MARSHALL—Freshmen and transfer students at East Texas Baptist University fanned out in the community the day after they moved into their dorms, showing their new neighbors “ETBU Cares.”
As part of Welcome Week at ETBU, the students served in all six Marshall elementary schools and at a food pantry, a ministry to the homeless, two apartment complexes, a therapeutic equestrian center and at Boys and Girls Clubs.
They also removed nails and staples from utility poles along East Grand Avenue, near the university campus.
Franklin Atkinson, retired religion professor and vice president for spiritual affairs at ETBU, presented the pole-cleaning idea to Baptist Student Ministry Director Mark Yates.

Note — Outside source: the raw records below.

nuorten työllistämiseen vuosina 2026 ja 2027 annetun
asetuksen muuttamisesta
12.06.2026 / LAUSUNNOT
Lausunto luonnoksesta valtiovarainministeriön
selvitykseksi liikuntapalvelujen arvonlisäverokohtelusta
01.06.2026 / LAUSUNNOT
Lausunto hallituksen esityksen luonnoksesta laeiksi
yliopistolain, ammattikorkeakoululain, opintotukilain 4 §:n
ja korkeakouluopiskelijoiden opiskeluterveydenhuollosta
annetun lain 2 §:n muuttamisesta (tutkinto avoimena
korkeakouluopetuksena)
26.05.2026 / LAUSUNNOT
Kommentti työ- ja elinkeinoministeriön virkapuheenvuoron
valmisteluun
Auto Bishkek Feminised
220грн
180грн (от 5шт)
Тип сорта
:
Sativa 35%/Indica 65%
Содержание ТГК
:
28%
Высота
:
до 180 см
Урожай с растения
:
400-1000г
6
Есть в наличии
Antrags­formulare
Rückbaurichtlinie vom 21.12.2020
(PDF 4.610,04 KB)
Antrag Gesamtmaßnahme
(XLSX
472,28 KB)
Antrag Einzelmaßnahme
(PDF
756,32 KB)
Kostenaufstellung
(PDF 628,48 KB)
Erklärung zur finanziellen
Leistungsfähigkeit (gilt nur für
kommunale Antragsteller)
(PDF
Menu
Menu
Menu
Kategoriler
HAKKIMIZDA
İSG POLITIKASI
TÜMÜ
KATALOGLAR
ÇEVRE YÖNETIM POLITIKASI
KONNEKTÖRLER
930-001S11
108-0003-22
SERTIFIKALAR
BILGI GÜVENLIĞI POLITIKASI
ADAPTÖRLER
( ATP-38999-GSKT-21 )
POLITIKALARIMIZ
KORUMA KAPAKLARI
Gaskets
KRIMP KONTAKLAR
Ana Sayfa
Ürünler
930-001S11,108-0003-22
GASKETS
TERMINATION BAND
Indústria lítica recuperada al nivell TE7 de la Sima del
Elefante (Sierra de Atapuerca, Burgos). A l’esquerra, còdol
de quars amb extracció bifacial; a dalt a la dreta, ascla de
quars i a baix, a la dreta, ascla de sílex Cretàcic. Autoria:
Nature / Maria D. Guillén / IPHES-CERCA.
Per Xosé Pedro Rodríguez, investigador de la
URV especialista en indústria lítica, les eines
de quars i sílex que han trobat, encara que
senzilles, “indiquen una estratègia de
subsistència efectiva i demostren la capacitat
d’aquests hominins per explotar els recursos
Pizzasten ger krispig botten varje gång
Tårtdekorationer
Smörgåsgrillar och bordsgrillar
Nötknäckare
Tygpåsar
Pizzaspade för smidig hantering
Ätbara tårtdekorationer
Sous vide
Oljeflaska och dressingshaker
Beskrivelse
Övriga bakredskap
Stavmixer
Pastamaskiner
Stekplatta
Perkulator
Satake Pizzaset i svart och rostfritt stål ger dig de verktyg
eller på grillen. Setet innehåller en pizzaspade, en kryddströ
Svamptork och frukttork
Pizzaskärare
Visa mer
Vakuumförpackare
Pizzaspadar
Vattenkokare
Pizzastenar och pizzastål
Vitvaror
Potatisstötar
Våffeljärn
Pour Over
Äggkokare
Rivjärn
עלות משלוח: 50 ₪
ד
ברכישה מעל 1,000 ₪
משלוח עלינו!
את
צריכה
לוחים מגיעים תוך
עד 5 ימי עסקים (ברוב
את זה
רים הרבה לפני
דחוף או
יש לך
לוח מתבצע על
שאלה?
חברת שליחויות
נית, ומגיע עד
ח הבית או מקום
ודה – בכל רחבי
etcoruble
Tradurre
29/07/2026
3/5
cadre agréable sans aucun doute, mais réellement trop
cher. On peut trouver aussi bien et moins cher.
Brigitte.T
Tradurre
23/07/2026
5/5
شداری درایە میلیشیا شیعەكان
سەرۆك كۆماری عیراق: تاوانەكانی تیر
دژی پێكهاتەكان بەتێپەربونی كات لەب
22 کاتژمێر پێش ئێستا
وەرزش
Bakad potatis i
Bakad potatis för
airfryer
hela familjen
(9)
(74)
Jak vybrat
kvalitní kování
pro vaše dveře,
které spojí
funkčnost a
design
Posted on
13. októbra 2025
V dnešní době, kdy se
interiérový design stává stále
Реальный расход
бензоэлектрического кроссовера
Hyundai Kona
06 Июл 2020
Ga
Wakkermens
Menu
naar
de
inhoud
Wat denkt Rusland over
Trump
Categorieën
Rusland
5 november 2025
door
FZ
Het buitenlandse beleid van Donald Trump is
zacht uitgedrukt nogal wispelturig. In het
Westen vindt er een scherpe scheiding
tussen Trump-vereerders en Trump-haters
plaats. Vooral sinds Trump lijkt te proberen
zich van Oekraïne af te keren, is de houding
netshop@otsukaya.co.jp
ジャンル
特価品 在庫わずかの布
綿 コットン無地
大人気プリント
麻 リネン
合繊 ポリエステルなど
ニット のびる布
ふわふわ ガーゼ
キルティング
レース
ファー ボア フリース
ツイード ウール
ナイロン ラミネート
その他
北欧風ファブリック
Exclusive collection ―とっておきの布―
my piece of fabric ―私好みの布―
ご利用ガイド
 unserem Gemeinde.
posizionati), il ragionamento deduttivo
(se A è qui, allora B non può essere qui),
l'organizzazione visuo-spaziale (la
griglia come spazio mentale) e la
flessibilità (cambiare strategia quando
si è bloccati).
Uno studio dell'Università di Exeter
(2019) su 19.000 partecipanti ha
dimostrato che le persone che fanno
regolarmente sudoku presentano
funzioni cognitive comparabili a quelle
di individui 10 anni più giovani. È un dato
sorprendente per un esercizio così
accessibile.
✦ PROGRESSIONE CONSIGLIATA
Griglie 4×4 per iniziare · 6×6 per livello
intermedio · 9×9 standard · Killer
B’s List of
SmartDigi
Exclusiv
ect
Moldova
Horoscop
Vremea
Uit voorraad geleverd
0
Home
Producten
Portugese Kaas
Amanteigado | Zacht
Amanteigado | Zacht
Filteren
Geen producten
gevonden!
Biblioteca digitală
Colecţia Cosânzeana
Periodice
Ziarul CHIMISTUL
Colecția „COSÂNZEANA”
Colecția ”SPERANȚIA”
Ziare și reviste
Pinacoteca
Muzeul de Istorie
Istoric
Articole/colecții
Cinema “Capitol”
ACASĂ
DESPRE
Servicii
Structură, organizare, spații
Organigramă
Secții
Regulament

Atkinson cited an article in a local electric co-op publication that reported the nails and staples—left in poles after people posted signs advertising garage sales or offering rewards for lost pets—present a safety hazard to utility linemen. Yates suggested the nail-removal service project to Lisa Seeley, director of the ETBU Great Commission Center.
“I feel like sometimes that the simple things that people don’t think about, as well as the dirtiest jobs of service, make the most impact,” said freshman Lexi Pyle of Beaumont. “I like doing things outside the box that no one else wants to do.”
More than 200 students divided into 15 teams to complete community service projects as part of the Great Commission Center’s ongoing “ETBU Cares” emphasis.
At My Friend’s House, students worked on tasks to benefit the homeless and people in need, and at Mission Marshall, they restocked food pantry shelves with canned goods. At the Dayspring Therapeutic Equestrian Center, student volunteers removed brush and dead limbs.
Other students led Kid’s Club, a recreation and Bible-teaching activity, at two apartment complexes. Additional teams cleaned facilities at the Boys and Girls Clubs of the Big Pines.
Students who served at Marshall elementary schools helped teachers prepare their rooms for the first day of classes.
“ETBU students don’t mind doing the dirty jobs,” said Taylor Talbert, a student from Clifton. “Jesus did the dirty jobs in his time, like wash the feet of his disciples.”